Although a battle is about to be waged over the surfacing of political interest in FNMA, the corporation would not be changed dramatically even if the proposed legislation becomes law and is upheld by the courts.
As a recent report on FNMA by the investment firm of Loeb Rhoades & Co., noted: "Politics . . . is always important in assessing the investment merits of FNMA, although currently FNMA's appeal as an investment appears to outweigh political factors. One reason is because of the remarkable stability its shares have recently shown . . . . We are impressed with FNMA's steady earnings progress and its rising dividend trend."
Schneider, who has followed Fannie Mae since its inception as a private firm, sees the Proxmire-Cranston legislation, however, as "insulting and dangerous." The main threat of the proposal is the extent by which it reduces investors' faith in FNMA, he added.
"Fannie Mae has succeeded and grown because it served the public well. (It) could not work if it was not profitable, it couldn't borrow if it couldn't attract investors . . . . This company lives on credit," he asserted. Noting that public debt offerings account for some 96 per cent of FNMA's capital, he argued that "measures that changes the rules of the game" could mean that the investors won't buy FNMA issues with low yields as they have in the past.
If confidence is weakened, FNMA borrowings will cost more and the public interest will suffer, he added. "Investors do not buy uncertainties at 100 cents on the dollar."
Schneider expressed particular concern that the Proxmire-Cranston legislation implies there is "something wrong with Fannie Mae." If there is any such evidence, members of Congress should act to seek removal of any FNMA officers for "good cause."
Otherwise, people on the Hill should shut up, he implied. Moreover, he attacked the record of Congress on housing in recent years and said the Hill's record of aiding the nation's housing needs was "not anywhere near so good" as that of FNMA. Specifically, he said Congress watched passively as the Nixon-Ford administrations put a hold on housing programs.
A member of Proxmire's staff, Jo Ann Barefoot, said these fears and the reaction of FNMA management represent an over-reaction to the proposed legislation. "We don't want to change the nature (of FNMA) as a profit making corporation. The charter clearly says it must make a reasonable profit. We don't want it to lose money or hurt stockholders," she said.
But FNMA chairman Oakley Hunter, in a recent letter to stockholders, urged them to speak out on the legislation.
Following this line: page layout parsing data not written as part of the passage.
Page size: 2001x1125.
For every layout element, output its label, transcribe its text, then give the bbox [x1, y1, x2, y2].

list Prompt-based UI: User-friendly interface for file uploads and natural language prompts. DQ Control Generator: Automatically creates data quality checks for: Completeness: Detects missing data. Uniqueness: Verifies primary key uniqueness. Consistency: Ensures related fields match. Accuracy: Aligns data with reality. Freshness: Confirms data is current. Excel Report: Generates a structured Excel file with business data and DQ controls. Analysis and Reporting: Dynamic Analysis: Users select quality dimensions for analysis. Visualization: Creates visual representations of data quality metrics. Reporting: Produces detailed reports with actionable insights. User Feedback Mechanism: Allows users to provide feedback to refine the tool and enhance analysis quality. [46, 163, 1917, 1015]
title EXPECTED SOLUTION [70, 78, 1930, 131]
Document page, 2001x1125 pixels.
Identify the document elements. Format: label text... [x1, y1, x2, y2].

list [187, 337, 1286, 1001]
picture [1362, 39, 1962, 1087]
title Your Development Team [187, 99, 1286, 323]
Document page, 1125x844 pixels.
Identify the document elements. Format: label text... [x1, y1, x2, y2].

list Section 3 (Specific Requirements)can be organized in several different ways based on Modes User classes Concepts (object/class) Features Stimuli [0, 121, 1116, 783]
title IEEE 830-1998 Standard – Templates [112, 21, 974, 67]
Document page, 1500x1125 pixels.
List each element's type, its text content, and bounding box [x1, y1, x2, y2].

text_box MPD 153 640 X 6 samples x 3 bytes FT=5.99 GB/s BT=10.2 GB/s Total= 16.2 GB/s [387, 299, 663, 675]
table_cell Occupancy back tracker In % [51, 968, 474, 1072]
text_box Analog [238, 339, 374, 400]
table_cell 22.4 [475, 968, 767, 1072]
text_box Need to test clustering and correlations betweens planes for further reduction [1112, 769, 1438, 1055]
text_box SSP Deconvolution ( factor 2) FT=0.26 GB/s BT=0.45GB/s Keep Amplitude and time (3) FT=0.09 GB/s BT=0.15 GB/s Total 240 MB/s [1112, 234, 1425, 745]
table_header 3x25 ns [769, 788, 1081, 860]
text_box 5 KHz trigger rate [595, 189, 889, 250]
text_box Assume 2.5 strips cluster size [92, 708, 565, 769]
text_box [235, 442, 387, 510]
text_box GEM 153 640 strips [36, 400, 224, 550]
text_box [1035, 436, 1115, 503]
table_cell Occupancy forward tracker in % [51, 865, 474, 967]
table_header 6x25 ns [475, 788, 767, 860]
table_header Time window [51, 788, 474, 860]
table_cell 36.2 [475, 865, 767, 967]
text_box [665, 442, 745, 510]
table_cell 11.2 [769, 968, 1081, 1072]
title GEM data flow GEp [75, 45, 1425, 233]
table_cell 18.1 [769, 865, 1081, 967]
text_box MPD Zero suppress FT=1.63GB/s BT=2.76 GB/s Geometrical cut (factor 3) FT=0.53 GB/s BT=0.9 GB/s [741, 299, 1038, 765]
A formal FNMA statement said:
"FNMA is unique in that is has a corporate charter granted by the Congress . . . . This charter represents a solemn bond between the Congress of the U.S. and the shareholders of FNMA. Shareholders purchased their interest in FNMA with the expectation that they would control two-thirds of the membership of the board of directors. They also expected that the activities of FNMA would be guided by business judgment and not by political considerations."
Some members of Congress believe, however, that FNMA has not kept is "solemn bond" to serve the nation's housing needs as its primary goal.